Italian Legislative Framework
Freedom of movement of people within the Eu member States has certainly led to new ways of organising life for couples.
This means, to some extent, a change in the legal and judicial environment for patrimonial arrangements in the case of marriage, civil partnership, or a common estate for family purposes.
Every member State, both those in the common law and civil law traditions, have their own private international law rules which aid in discovering what law applies in the event of cross border patrimonial issues in different fields.
Italy, for instance, defers to Law 218/1995: Articles 29 and 30 state that the patrimonial regime between spouses (and civil registered partners) is governed by the common national law of the two. As a residual criteria the partners can choose the law of the State where the couple has settled, or where their common life is basically being conducted.
This set of rules certainly provides assistance in solving cross border problems; nonetheless a clash of legal issues may often arise. These regulations are, namely, Ee Regulation No. 1103 and No.1104 of 2016.
They have been drafted as twin regulations and their wording is focused on avoiding misunderstandings at a literal level among States. The Regulations then deal with the private-international law aspects of the property regimes of couples and registered partners, including applicable law, jurisdiction, recognition and enforcement of foreign decisions and Deeds. According to the “Whereas” of the Regulations: “The objectives of this Regulation [are], namely the free movement of persons within the Union, the opportunity for spouses/ partners to arrange their property relationships in respect to one another and third parties during their life as a couple and when liquidating their property, and to provide greater predictability and legal certainty”.
That is why new regulations have been adopted within the Eu to harmonize the basic principles referred to above.
Scope: The patrimonial relationship between spouses and partners during a marriage/a registered partnership and in the event of its dissolution/annulment.
Applicable Law
Applicable Law: in both regulations the main criteria to be adopted is the Law of the habitual residence of the couple or members of the future couple (Art 22). This means that both spouses or partners can choose the law of the State where they have already fixed their habitual residence or, alternatively, where they are intending to move and settle down. Both regulations require this choice to be expressed in writing, dated and signed by both parties.
The choice of law (“profession iuris”) provisions embodied in the regulations are of universal application (Art. 20) so that the law designated or chosen shall be applied whether or not it is the law of an Eu Member State.
Alternative criteria
Where the spouses or the partners do not choose a governing law both regulations provide for different criteria to be followed (Art 26 EU Reg. 1103 for married couples): the law of the State a) of the common habitual residence; b) of the common nationality; c) with which there are the closest connections. (Art 26 UE Reg 1104 for registered partners) a) the law of the State in which the partnership was created or registered; then. the common habitual residence of the partners.
Jurisdiction
Indeed, the Regulation sets out not only the conflict of laws rules, which override those contained in Art. 30 of Law No. 218/1995, but also the rules on jurisdiction and the recognition of foreign decisions.

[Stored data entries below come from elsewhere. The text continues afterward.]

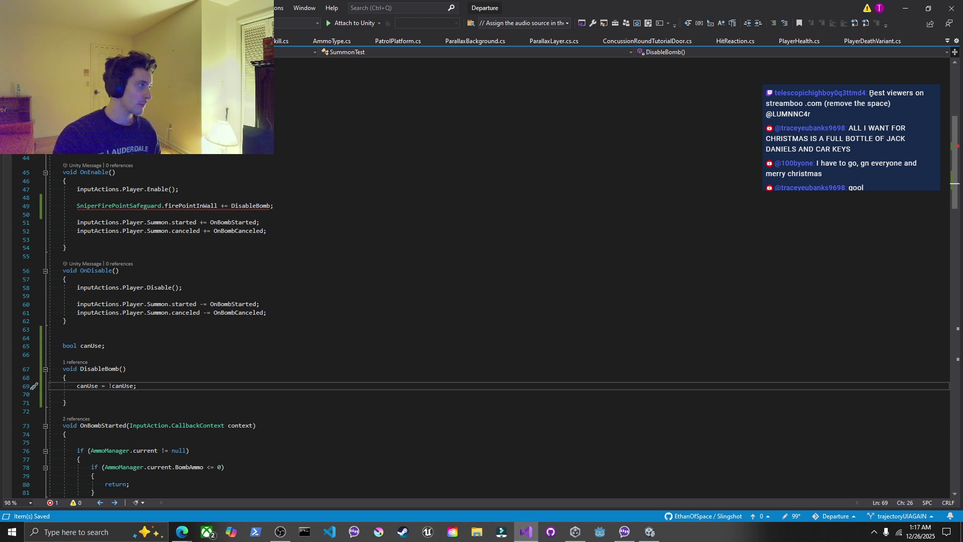
{"action": "key", "text": "ctrl+Tab"}
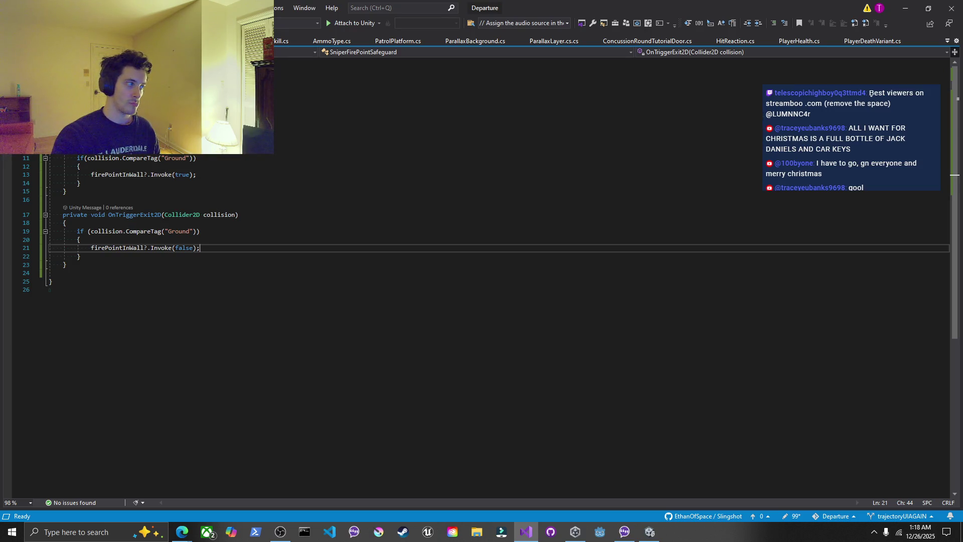
{"action": "key", "text": "ctrl+Tab"}
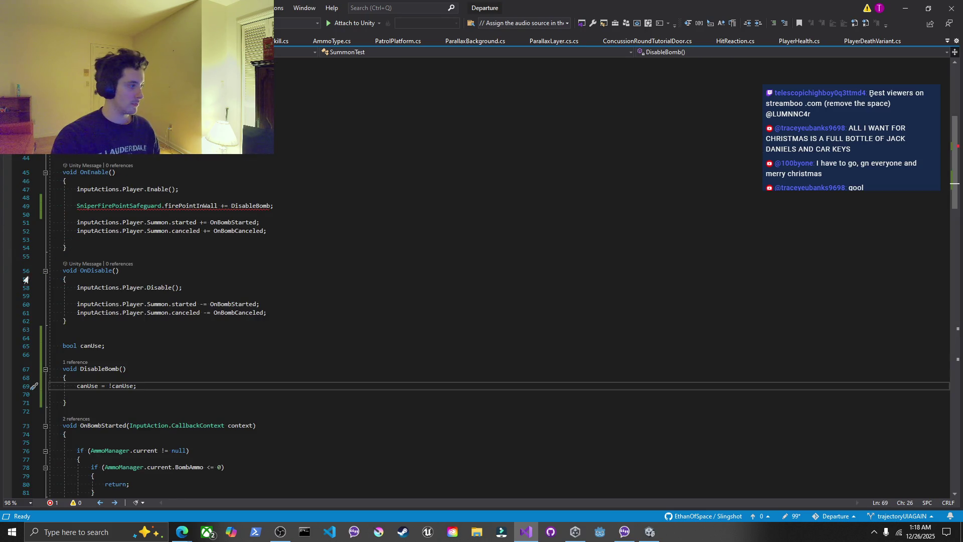
{"action": "left_click", "coordinate": [123, 368]}
Change DisableBomb to take bool isInWall and set canUse = isInWall, then save
{"action": "type", "text": "bool is"}
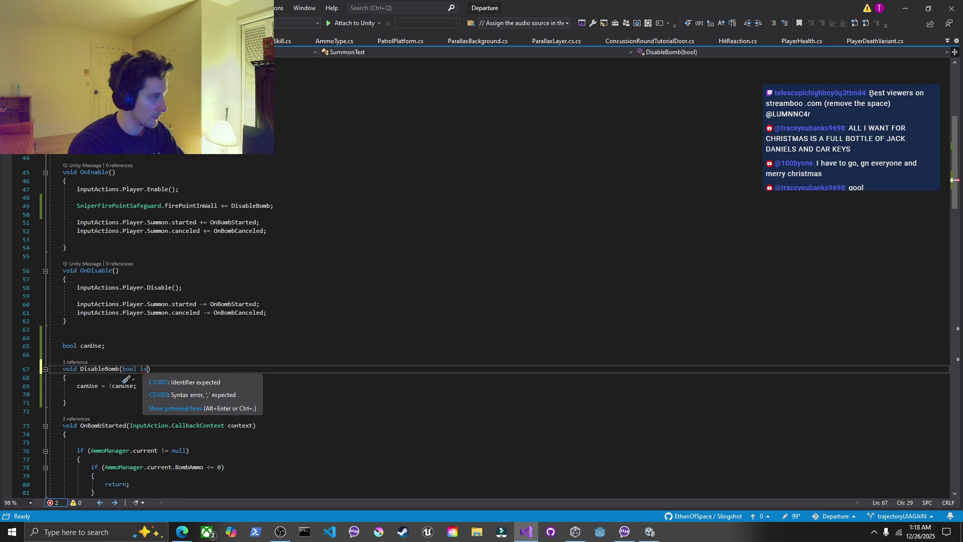
{"action": "type", "text": "InWall"}
{"action": "key", "text": "Down"}
{"action": "key", "text": "Down"}
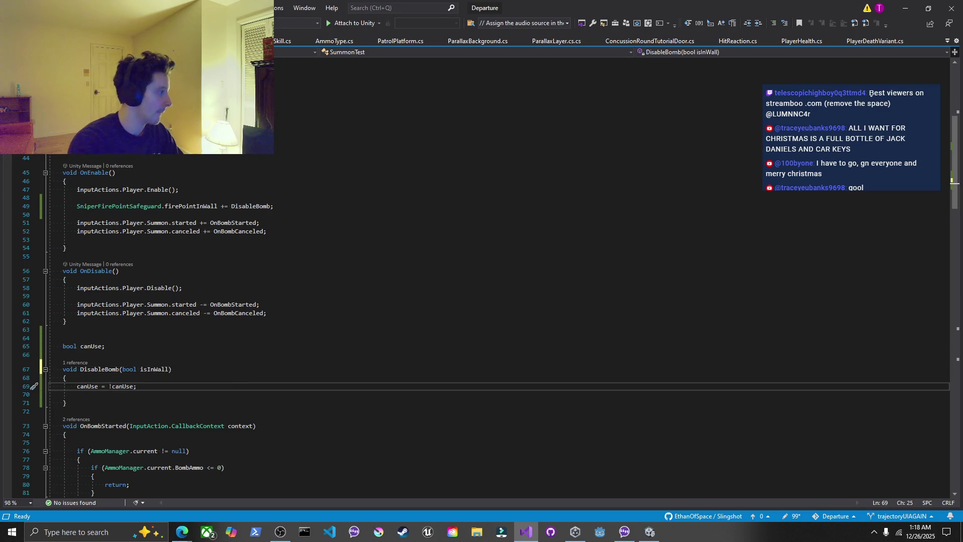
{"action": "key", "text": "BackSpace"}
{"action": "key", "text": "BackSpace"}
{"action": "key", "text": "BackSpace"}
{"action": "type", "text": "is"}
{"action": "key", "text": "Tab"}
{"action": "key", "text": "ctrl+s"}
{"action": "left_click", "coordinate": [105, 346]}
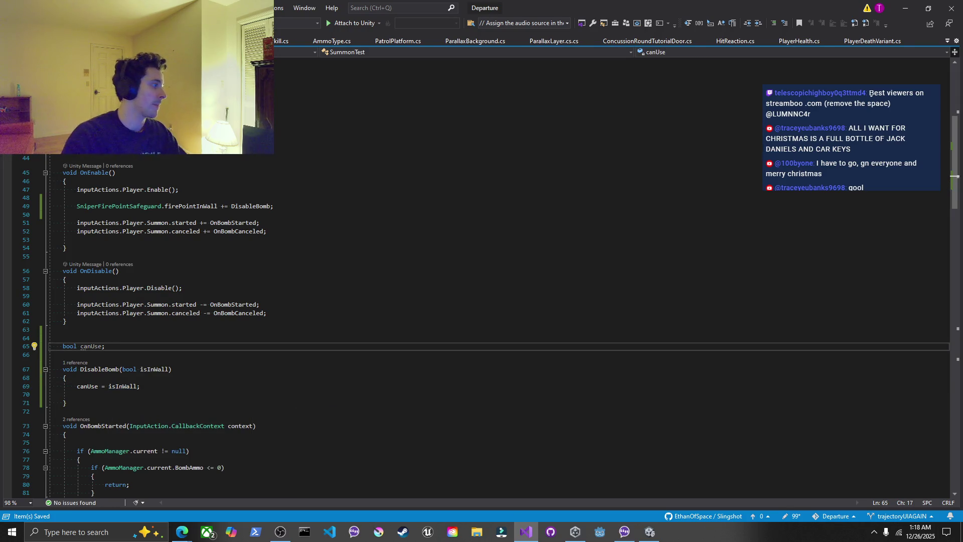
{"action": "left_click", "coordinate": [141, 394]}
{"action": "key", "text": "BackSpace"}
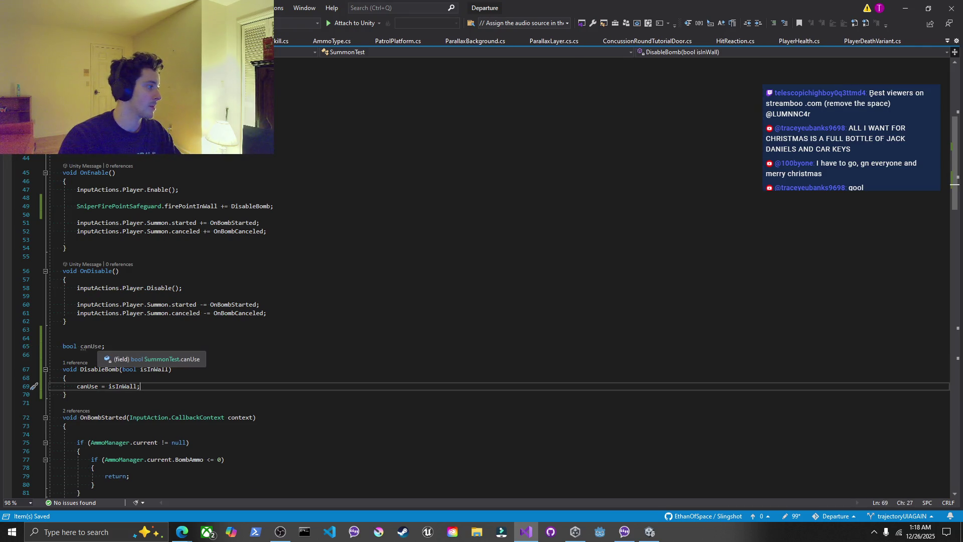
{"action": "left_click", "coordinate": [90, 346]}
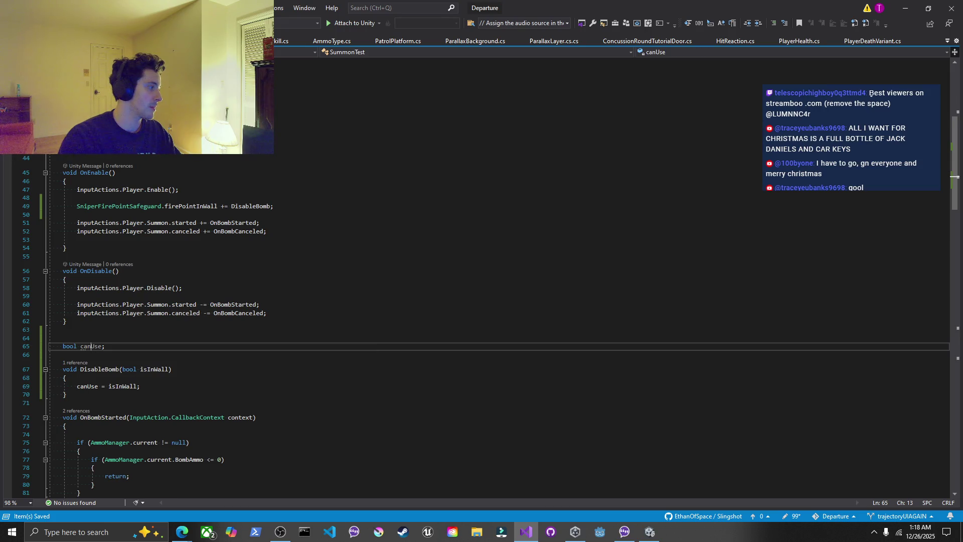
Collapse the SpawnBomb, BombCooldown and Update methods
{"action": "scroll", "coordinate": [91, 346], "scroll_direction": "down", "scroll_amount": 3}
{"action": "scroll", "coordinate": [122, 405], "scroll_direction": "down", "scroll_amount": 7}
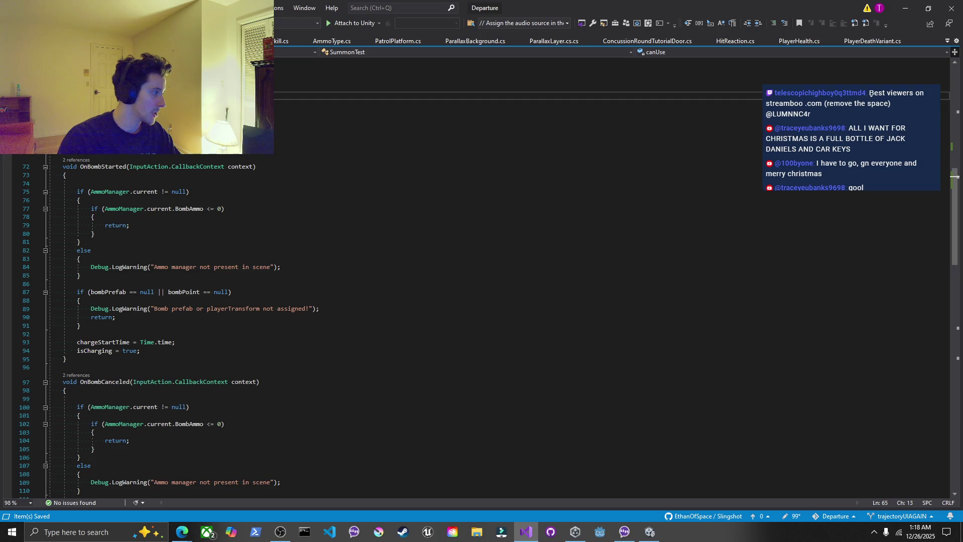
{"action": "scroll", "coordinate": [122, 405], "scroll_direction": "down", "scroll_amount": 11}
{"action": "scroll", "coordinate": [475, 325], "scroll_direction": "down", "scroll_amount": 7}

The only limitations set out relate to the personal estate and properties of the husband or wife in the case of a married couple and of the members of registered partnership, those placed outside of the patrimonial regime, are usually as result of a family succession.
Example 1: a married couple is resident in France; they both have German nationality (just to give an example) and they have a home in Spain where they spend long periods of time in smart working. Under EU
Regulations:
• they can choose the law of the common habitual residence (or the habitual residence of one of them), that is to say France in the instant case (Art. 22)
or
• in the absence of a choice (Art. 26), either the law of the State of the common habitual residence, the law of the State of their common nationality (Germany), or the
law of the State with which the couple has the closest connection (maybe Spain?) shall apply.
Example 2: one of the partners, of a registered partnership, is habitually resident in Austria. The other partner is intending to become resident of Austria but is currently a US national. The partnership was registered in Italy, where the partners have a house at the seaside, and they spend their holidays. As far as EU Regulation No. 1104 is concerned:
• They can choose the law of the State where both partners or one of them is habitually resident (Austria or USA); Italian law as the partnership has been registered in Italy (Art. 22)
or
• in the absence of a choice (Art. 26), the law of the State where the registered partnership was created (Italy) will be applied and by way of exception, the law of the State of the common habitual residence.
It is worthy of note that, besides resolving the conflict of laws issues, both EU regulations enhance the possibility for couples to plan their property arrangements during the relationship and regulate the effects in the event of a dissolution or annulment.